:: Activity list ::
1. Name every person identified by name in the passage about the FBI's investigation of Strollo.
2. Keep writing the passage about the FBI's investigation of Strollo, picking up after its final sentence.

:: Source passage ::
• • • • • • •

Still, after more than a year they hadn’t penetrated Strollo’s inner circle. Hoping to “shake the tree,” as Kroner put it, the agents raided several gambling joints. Afterward, they had established enough links to Strollo that a judge granted them the authority to install listening devices in the don’s kitchen and to tap his telephones. Kroner and his colleagues soon began picking up snippets of incriminating conversations. They heard what sounded like a plot to shake down a priest and what some “asshole did before . . . he got whacked.”

At one point, Kroner received a tip from an informant that Strollo was planning to kill one of his rivals, Ernie Biondillo. Feeling a moral obligation to warn Biondillo, Kroner picked up the phone and called him. “This is Bob Kroner,” he said. “You know who I am?”

“Yeah, I know who you are.”

“Well, I need to sit down and talk to you alone.”

They met that night in a dark parking lot. Biondillo was in his Cadillac, and pulled alongside Kroner’s car. The men spoke through their open windows. Kroner hoped the warning would encourage Biondillo to cooperate with the investigation. But Biondillo just kept saying, Who the fuck wants to kill me?

Kroner looked at him warily. “I can’t tell you that. I’m not out here to start a war.”

Unable to get an answer, Biondillo drove off in his Cadillac. Several months later, he was riding in his car and turned down a deserted street, when two vehicles boxed him in. A pair of men wearing rubber masks and holding guns opened fire, killing him.

• • • • • • •

:: Data under study ::
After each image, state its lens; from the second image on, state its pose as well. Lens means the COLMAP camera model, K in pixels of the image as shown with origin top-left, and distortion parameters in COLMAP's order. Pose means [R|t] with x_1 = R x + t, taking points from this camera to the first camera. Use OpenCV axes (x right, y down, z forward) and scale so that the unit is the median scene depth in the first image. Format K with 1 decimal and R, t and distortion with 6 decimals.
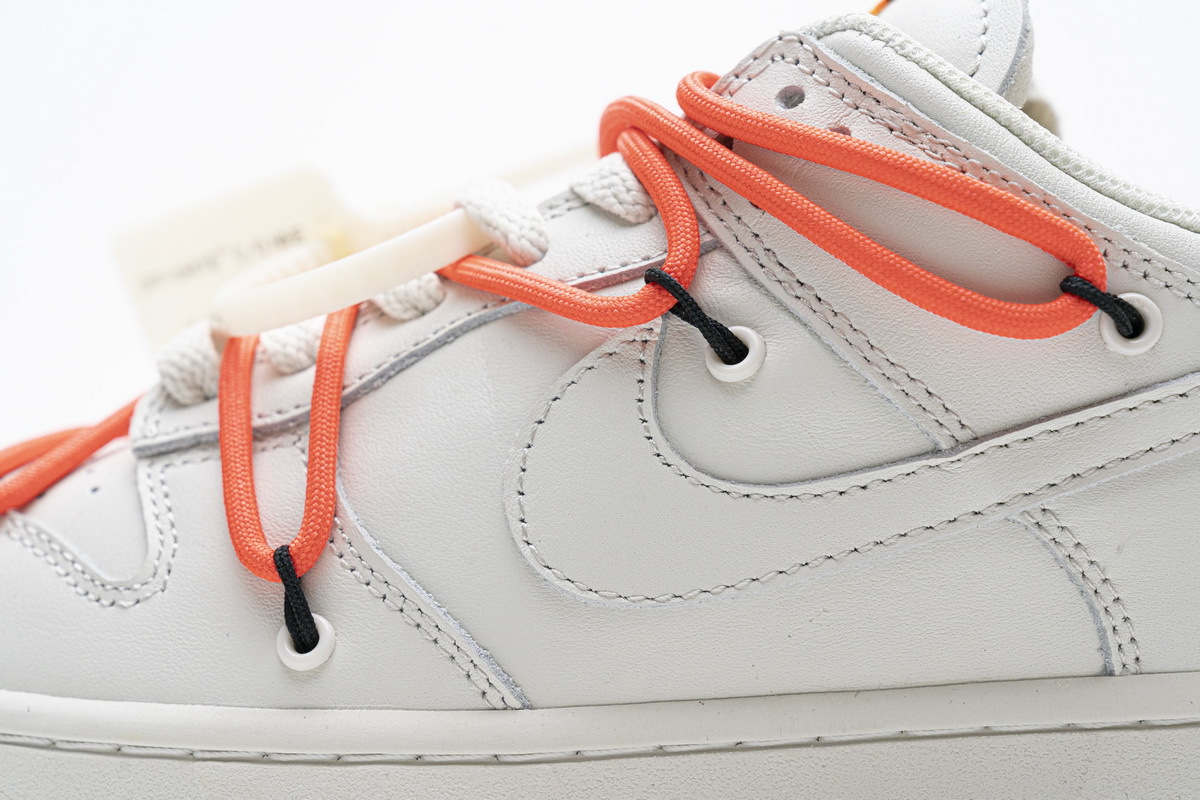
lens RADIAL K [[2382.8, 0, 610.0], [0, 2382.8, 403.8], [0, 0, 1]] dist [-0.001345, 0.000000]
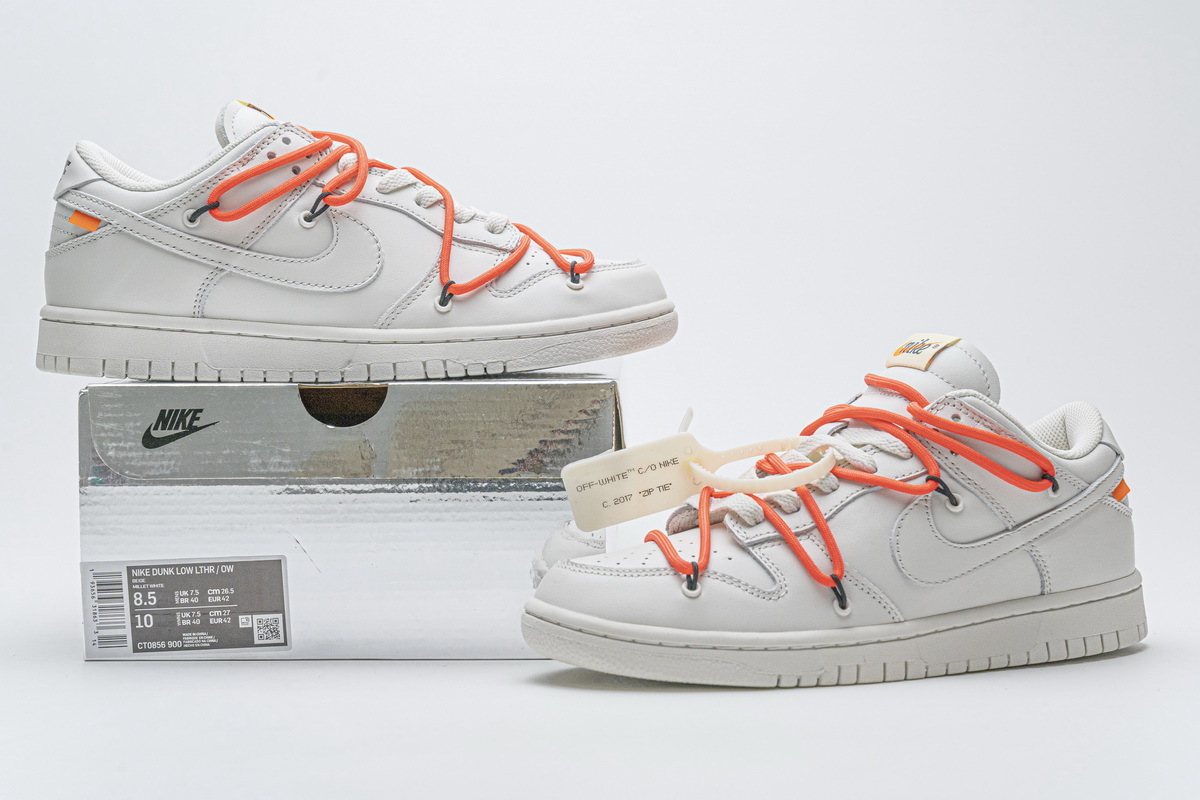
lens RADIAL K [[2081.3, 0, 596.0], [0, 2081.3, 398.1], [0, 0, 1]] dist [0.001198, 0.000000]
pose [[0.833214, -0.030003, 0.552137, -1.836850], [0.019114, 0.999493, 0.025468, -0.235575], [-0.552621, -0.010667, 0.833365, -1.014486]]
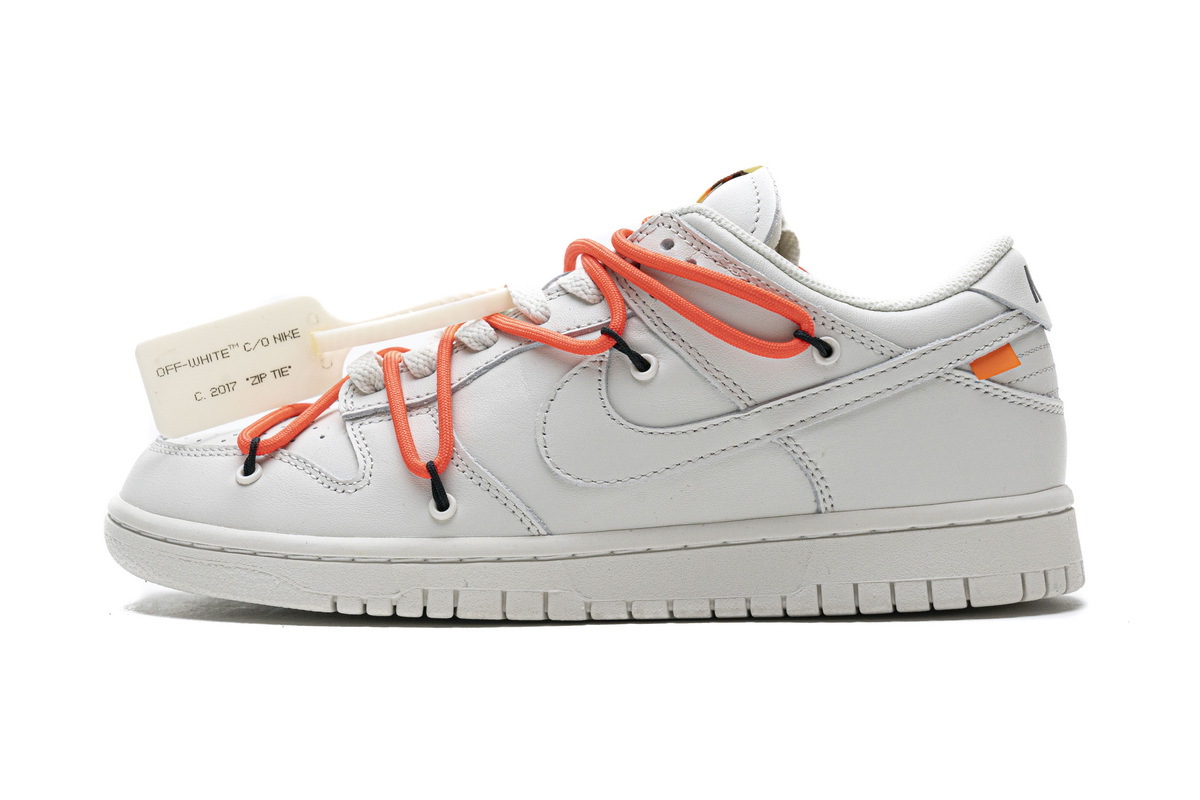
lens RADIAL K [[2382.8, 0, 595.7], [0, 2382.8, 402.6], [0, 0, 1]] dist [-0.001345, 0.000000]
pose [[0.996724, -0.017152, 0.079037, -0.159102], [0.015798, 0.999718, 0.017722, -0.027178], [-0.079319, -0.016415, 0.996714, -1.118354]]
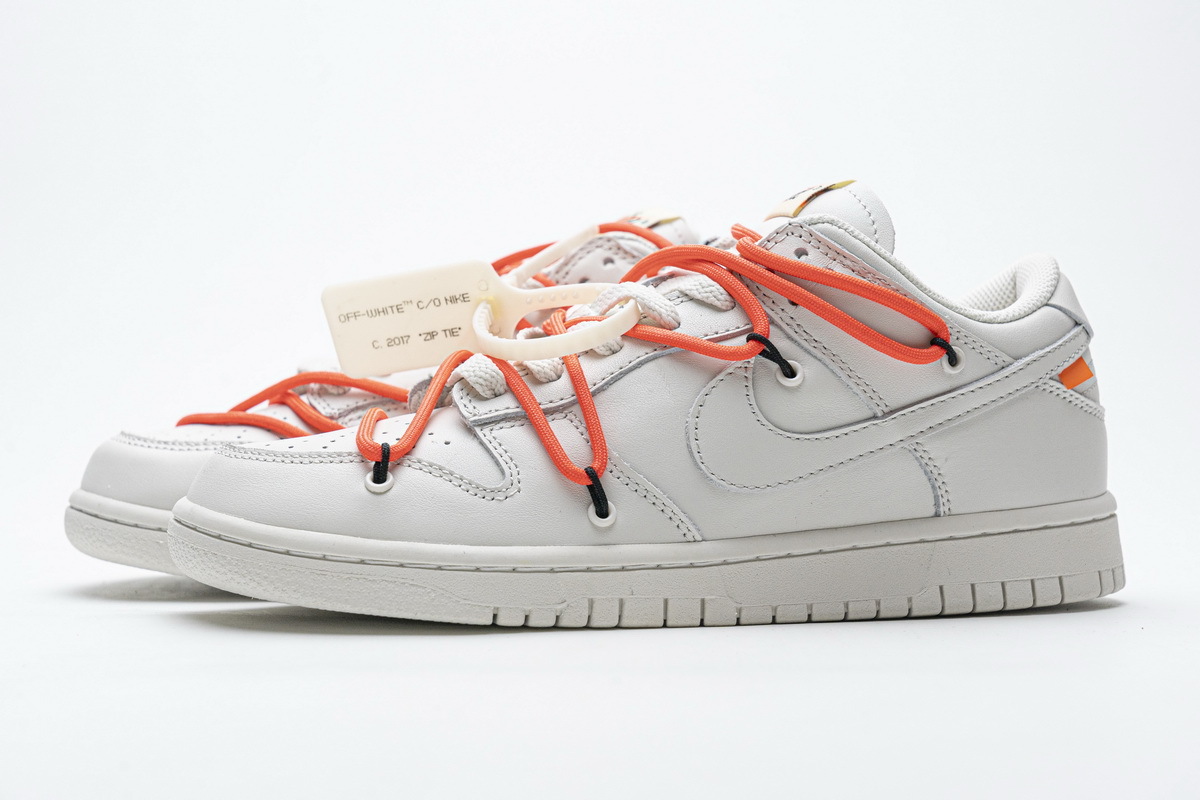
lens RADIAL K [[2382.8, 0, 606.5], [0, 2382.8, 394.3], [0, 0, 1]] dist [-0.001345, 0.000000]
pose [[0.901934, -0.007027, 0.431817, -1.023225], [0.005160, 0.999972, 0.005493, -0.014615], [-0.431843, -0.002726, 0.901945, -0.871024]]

• • • • • • •

:: Answers ::
1. Strollo, Bob Kroner, Ernie Biondillo

2.
Though Kroner was sure that the hit was ordered by Strollo, the F.B.I. still didn’t have the evidence to arrest him. But, by the summer of 1996, the authorities were closing in, and Strollo, sensing it, became increasingly paranoid. On the phone, he spoke almost exclusively in code. Once, Strollo had a premonition that a longtime confidant was wearing a wire, even though he wasn’t. Another time, Strollo became convinced that an airplane flying overhead was tailing one of his bookies. When someone tried to calm him down, he snapped, “This is my life you’re talking about. . . . I got to fight for survival.”

Strollo was consumed with his nemesis, Kroner. On the telephone, he would say, “Bob, can you hear me? Can you hear me?” Strollo sent one of his men to find out if Kroner’s father could be paid off to control his renegade son, but word came back that the father was honest, too. Knowing his phones were tapped, Strollo tried to plant evidence to suggest that Kroner was somehow on the take. He told associates that Kroner had received bribes from Little Joey and was running drugs through the valley.

One day, Strollo sounded threatening toward Kroner and other F.B.I. agents. “I don’t know what I’m going to have to do about these guys,” he said. Not long afterward, unbeknownst to the F.B.I., Strollo ordered the assassination of Gains. The bungled hit—and the phone call from the “scorned woman,” as Kroner referred to the Mob associate’s former girlfriend who contacted Gains—broke open the F.B.I.’s investigation. In 1997, Bernie the Jew, Riddle, and Harris were all charged with attempted murder. As Batcho was walking near his house, an unmarked car pulled up behind him and two men jumped out. “Are you Mark Batcho?” one of them said.

“No, I’m not Mark Batcho. I don’t know him.”

Despite his denials, Batcho was taken into custody, where he became what he called “the lowest form of life”—a Mob rat. Kroner and his men had finally infiltrated the Mafia’s “nest.” On a cold morning shortly before Christmas in 1997, F.B.I. agents fanned out through the valley, arresting more than twenty-eight Mob associates. Kroner showed up at Strollo’s door with an arrest warrant. As Strollo was being handcuffed, he said to Kroner, “Are you happy now, Bob?”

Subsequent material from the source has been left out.